Roger Marolt: We’re not eating the snow cone in one bite
The Aspen Global Change Institute, in its 2014 report, predicted that there will be no skiing in Aspen by the year 2100 under current global emissions conditions. Let’s assume it is correct. Do you want to look at the snow cone half-full?
The optimists won’t worry too much. Their own eulogies will be cried over long before Little Nell’s. We’ve got more than 80 years of skiing left and that’s plenty for me, even if I’m following Klaus Obermeyer’s tracks into the mogul field of my 90s. It’s even enough time for my own kids to fit a full skiing life in and, realistically, for my grand kids and, probably, for my great-grand children, too. Heck, even my great-great grand kids might be able to squeeze a few runs in before the that final runoff. Just the thought is exhausting. Golf will be a good alternative, although I’ll be the one in a hole by then.
Unfortunately, optimism does not prevent the snow cone from dripping. It is not like some fourth-generation iteration of us is going to wake up one day 82 years from now to a Pitkin County alert informing them that skiing is suddenly over forever. There will be many slurps from the sweet, slushy delight between now and then.
Oversimplification gets a bad rap. While it may not be of much use to airplane designers and chess players, it allows the rest of us to have at least some vague idea of what the heck is going on. Without it, most of us would check out of most intellectual curiosities. I, for one, remain a big fan of gross generalizations in things to do with how the world works. Look at it this way: How else are you going to enjoy an Aspen Ideas Festival presentation? So, what do you say we go for it?
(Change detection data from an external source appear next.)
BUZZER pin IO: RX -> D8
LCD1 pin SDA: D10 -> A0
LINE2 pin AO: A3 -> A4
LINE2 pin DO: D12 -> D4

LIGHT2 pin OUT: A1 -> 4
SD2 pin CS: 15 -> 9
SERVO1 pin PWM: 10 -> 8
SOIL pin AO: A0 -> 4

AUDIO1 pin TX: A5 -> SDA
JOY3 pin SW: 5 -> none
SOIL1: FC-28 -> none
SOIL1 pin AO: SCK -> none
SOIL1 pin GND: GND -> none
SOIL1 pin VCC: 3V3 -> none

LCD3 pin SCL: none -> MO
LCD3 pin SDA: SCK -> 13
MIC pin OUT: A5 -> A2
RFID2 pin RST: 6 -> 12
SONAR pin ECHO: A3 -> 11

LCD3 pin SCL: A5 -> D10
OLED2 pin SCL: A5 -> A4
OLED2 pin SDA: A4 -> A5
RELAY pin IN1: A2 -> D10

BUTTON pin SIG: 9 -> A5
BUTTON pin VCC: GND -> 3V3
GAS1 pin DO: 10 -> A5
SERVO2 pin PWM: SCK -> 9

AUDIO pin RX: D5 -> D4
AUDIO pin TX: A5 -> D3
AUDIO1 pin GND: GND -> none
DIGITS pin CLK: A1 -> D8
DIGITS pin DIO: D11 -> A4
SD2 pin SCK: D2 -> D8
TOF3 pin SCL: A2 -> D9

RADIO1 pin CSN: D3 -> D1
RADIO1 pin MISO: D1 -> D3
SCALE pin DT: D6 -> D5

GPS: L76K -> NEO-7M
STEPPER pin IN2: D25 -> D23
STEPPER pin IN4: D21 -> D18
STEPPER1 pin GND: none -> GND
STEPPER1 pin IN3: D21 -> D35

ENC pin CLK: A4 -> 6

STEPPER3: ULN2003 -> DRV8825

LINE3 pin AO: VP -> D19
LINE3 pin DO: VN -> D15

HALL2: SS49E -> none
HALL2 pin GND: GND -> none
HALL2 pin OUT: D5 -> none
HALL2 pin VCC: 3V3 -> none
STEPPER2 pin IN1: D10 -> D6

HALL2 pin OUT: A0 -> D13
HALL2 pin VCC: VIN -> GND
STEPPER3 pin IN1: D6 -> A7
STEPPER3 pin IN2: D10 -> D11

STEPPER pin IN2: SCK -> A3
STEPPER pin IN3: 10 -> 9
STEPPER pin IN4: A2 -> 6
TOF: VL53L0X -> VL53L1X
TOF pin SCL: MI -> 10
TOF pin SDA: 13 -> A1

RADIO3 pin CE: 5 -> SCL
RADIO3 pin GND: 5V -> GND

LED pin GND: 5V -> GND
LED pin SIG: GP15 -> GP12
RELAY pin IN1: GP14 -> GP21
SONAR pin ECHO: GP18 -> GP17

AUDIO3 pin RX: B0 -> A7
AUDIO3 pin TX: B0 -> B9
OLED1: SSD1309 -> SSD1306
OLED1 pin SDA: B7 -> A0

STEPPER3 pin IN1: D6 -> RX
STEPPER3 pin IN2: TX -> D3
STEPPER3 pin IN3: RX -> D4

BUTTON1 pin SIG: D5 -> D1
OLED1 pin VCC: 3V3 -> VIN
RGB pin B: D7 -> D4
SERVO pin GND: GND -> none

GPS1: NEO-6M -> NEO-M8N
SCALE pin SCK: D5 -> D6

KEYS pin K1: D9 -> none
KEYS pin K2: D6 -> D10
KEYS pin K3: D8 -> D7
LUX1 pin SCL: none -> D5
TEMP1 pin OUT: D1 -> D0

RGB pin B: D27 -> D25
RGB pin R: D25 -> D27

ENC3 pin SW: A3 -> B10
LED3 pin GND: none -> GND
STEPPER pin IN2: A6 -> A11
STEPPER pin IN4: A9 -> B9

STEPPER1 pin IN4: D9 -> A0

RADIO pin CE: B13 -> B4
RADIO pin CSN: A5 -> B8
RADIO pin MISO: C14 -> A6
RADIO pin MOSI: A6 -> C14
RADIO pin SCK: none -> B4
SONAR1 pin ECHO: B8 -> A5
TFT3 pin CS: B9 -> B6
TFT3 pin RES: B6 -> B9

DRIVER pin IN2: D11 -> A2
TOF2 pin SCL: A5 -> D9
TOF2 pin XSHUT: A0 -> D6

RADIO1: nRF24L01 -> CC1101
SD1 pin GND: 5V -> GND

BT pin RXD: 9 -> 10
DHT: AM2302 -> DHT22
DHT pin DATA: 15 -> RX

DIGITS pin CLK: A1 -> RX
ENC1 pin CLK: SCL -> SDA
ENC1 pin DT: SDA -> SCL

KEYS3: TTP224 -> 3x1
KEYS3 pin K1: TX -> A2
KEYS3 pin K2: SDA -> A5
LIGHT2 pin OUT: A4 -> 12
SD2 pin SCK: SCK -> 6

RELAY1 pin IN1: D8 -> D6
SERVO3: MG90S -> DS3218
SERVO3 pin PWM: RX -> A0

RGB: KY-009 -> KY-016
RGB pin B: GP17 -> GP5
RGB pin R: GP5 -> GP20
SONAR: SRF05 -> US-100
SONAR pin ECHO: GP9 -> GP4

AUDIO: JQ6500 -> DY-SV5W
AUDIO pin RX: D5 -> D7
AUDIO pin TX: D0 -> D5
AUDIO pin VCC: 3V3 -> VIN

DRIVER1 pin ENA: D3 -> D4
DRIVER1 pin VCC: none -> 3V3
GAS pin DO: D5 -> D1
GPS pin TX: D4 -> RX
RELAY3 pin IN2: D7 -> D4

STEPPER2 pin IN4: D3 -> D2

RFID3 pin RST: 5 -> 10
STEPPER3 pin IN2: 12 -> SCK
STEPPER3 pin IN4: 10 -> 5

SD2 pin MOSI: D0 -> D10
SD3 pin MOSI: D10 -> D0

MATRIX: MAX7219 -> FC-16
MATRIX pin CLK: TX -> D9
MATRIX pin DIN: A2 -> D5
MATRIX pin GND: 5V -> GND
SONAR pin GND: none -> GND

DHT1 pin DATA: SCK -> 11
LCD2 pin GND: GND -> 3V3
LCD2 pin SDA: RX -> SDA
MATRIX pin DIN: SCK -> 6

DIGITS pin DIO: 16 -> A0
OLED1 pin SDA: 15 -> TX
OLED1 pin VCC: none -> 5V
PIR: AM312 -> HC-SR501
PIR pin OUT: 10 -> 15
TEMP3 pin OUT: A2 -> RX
OK, so, if we progress on a Fanny Hill angled slope from where we are today with skiing heading downhill to the year 2100, what we know for sure is that, on average, the skiing next year will be worse than it is this year. In a mathematical expression, when you divide 82 years by a 100 percent decline in ski conditions, every year from here on out will be about 1.2 percent worse than the year before. That doesn’t sound too bad, but think about skiing 10 years from now. According to our version of oversimplification, skiing will be more than 12 percent worse than it is today, or let’s say last year since this year is proving to be quite an anomaly, so far.
And, yeah, there are going to be anomalies along the way. For sure, Aspen has not seen its last year of mega snow. Undoubtedly, we will see seasons where the snow is so deep that we get sick of shoveling our walks twice a day. But, we also will see even more frequently seasons like this one where it is so dry that we might as well post our snow shovels in the garden to prop up the sweet peas sprouting in March.
It’s a little like us growing older. We don’t notice much change day to day even though we know it is all coming to a certain end. If we are brave enough to look up a life expectancy table on the internet, we can get an estimate of when our bodies will turn from a vibrant wonder of science into a lump of functionless organic matter. It’s enough to make you sympathetic to climate change deniers. Let the first among us who hasn’t patted themselves on the back for running up Smuggler faster than other middle-aged joggers, who doesn’t dab a little anti-age cream on their face before bedtime, or simply comb their hair to disguise its thinness be the first to throw indisputable facts and evidence at a delusion.
While we are doing what we can here to save our climate for good skiing, that doesn’t appear to be a big priority for the other 6 billion people on the planet. Some are into it for other, possibly better reasons, but progress still seems slow. Many don’t care at all. I suppose we could spend our time designing tougher edges and ski base material, cultivating thicker vegetation for padding the slopes, and engineering rock-picking machines, but that seems as pointless as trying to hold oxygen in our lungs.
In the end, it’s about enjoying the fresh air without counting our finite number of breaths. In the words of the ageless Alfred E. Neuman; “What, me worry?”